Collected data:
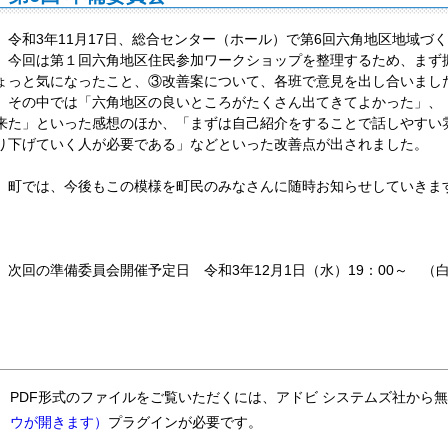
令和3年11月17日、総合センター（ホール）で第6回六角地区地域づ
今回は第１回六角地区住民参加ワークショップを整理するため、まず
ょっと気になったこと、③改善案について、各班で意見を出し合いまし
その中では「六角地区の良いところがたくさん出てきてよかった」、
来た」といった感想のほか、「まずは自己紹介をすることで話しやすい
り下げていく人が必要である」などといった改善点が出されました。
町では、今後もこの模様を町民のみなさんに随時お知らせしていきま
次回の準備委員会開催予定日 令和3年12月1日（水）19：00～ （
PDF形式のファイルをご覧いただくには、アドビ システムズ社から
ウが開きます）
プラグインが必要です。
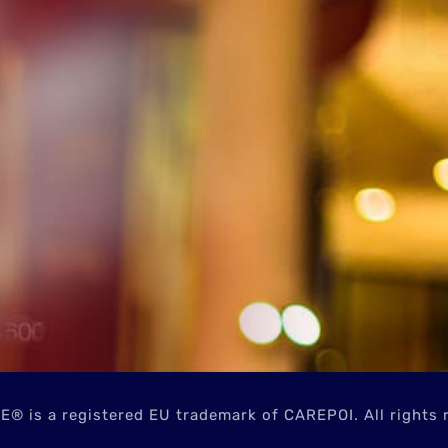
® is a registered EU trademark of CAREPOI. All rights 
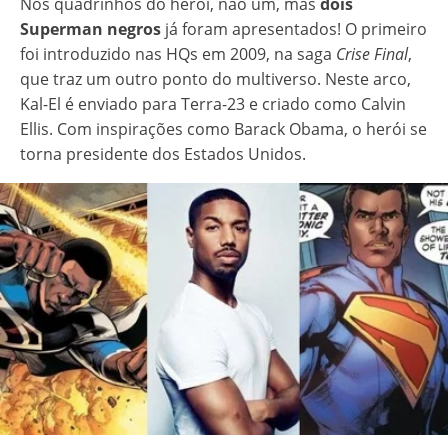
Nos quadrinhos do herói, não um, mas
dois
Superman negros
já foram apresentados! O primeiro
foi introduzido nas HQs em 2009, na saga
Crise Final
,
que traz um outro ponto do multiverso. Neste arco,
Kal-El é enviado para Terra-23 e criado como Calvin
Ellis. Com inspirações como Barack Obama, o herói se
torna presidente dos Estados Unidos.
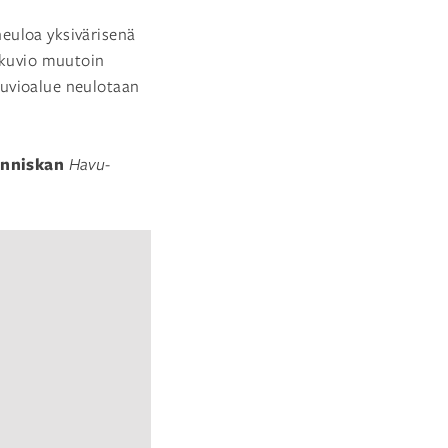
 neuloa yksivärisenä
a kuvio muutoin
 kuvioalue neulotaan
änniskan
Havu-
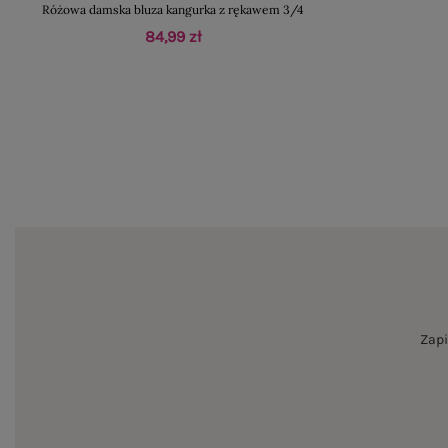
Różowa damska bluza kangurka z rękawem 3/4
84,99 zł
Zapi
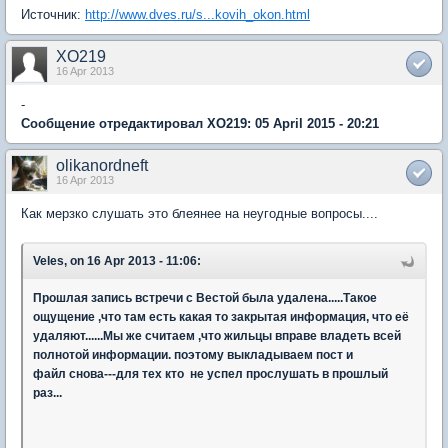
Источник:
http://www.dves.ru/s...kovih_okon.html
XO219
16 Apr 2013
-
Сообщение отредактировал XO219: 05 April 2015 - 20:21
olikanordneft
16 Apr 2013
Как мерзко слушать это блеянее на неугодные вопросы....
Veles, on 16 Apr 2013 - 11:06:
Прошлая запись встречи с Вестой была удалена.....Такое
ощущение ,что там есть какая то закрытая информация, что её
удаляют......Мы же считаем ,что жильцы вправе владеть всей
полнотой информации. поэтому выкладываем пост и
файл снова---для тех кто не успел прослушать в прошлый
раз...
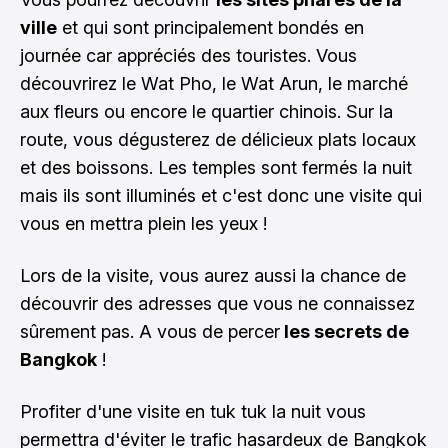
ville
et qui sont principalement bondés en
journée car appréciés des touristes. Vous
découvrirez le Wat Pho, le Wat Arun, le marché
aux fleurs ou encore le quartier chinois. Sur la
route, vous dégusterez de délicieux plats locaux
et des boissons. Les temples sont fermés la nuit
mais ils sont illuminés et c'est donc une visite qui
vous en mettra plein les yeux !
Lors de la visite, vous aurez aussi la chance de
découvrir des adresses que vous ne connaissez
sûrement pas. A vous de percer
les secrets de
Bangkok
!
Profiter d'une visite en tuk tuk la nuit vous
permettra d'éviter le trafic hasardeux de Bangkok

* [Assigned task]: Write out the material again, switching each "16 Apr 2013" to "16 April 2013" and keeping everything else unchanged. Leave the pictures out.

* [Task response]:
令和3年11月17日、総合センター（ホール）で第6回六角地区地域づ
今回は第１回六角地区住民参加ワークショップを整理するため、まず
ょっと気になったこと、③改善案について、各班で意見を出し合いまし
その中では「六角地区の良いところがたくさん出てきてよかった」、
来た」といった感想のほか、「まずは自己紹介をすることで話しやすい
り下げていく人が必要である」などといった改善点が出されました。
町では、今後もこの模様を町民のみなさんに随時お知らせしていきま
次回の準備委員会開催予定日 令和3年12月1日（水）19：00～ （
PDF形式のファイルをご覧いただくには、アドビ システムズ社から
ウが開きます）
プラグインが必要です。
® is a registered EU trademark of CAREPOI. All rights 
Nos quadrinhos do herói, não um, mas
dois
Superman negros
já foram apresentados! O primeiro
foi introduzido nas HQs em 2009, na saga
Crise Final
,
que traz um outro ponto do multiverso. Neste arco,
Kal-El é enviado para Terra-23 e criado como Calvin
Ellis. Com inspirações como Barack Obama, o herói se
torna presidente dos Estados Unidos.
 neuloa yksivärisenä
a kuvio muutoin
 kuvioalue neulotaan
änniskan
Havu-
Różowa damska bluza kangurka z rękawem 3/4
84,99 zł
Zapi
Источник:
http://www.dves.ru/s...kovih_okon.html
XO219
16 April 2013
-
Сообщение отредактировал XO219: 05 April 2015 - 20:21
olikanordneft
16 April 2013
Как мерзко слушать это блеянее на неугодные вопросы....
Veles, on 16 April 2013 - 11:06:
Прошлая запись встречи с Вестой была удалена.....Такое
ощущение ,что там есть какая то закрытая информация, что её
удаляют......Мы же считаем ,что жильцы вправе владеть всей
полнотой информации. поэтому выкладываем пост и
файл снова---для тех кто не успел прослушать в прошлый
раз...
ville
et qui sont principalement bondés en
journée car appréciés des touristes. Vous
découvrirez le Wat Pho, le Wat Arun, le marché
aux fleurs ou encore le quartier chinois. Sur la
route, vous dégusterez de délicieux plats locaux
et des boissons. Les temples sont fermés la nuit
mais ils sont illuminés et c'est donc une visite qui
vous en mettra plein les yeux !
Lors de la visite, vous aurez aussi la chance de
découvrir des adresses que vous ne connaissez
sûrement pas. A vous de percer
les secrets de
Bangkok
!
Profiter d'une visite en tuk tuk la nuit vous
permettra d'éviter le trafic hasardeux de Bangkok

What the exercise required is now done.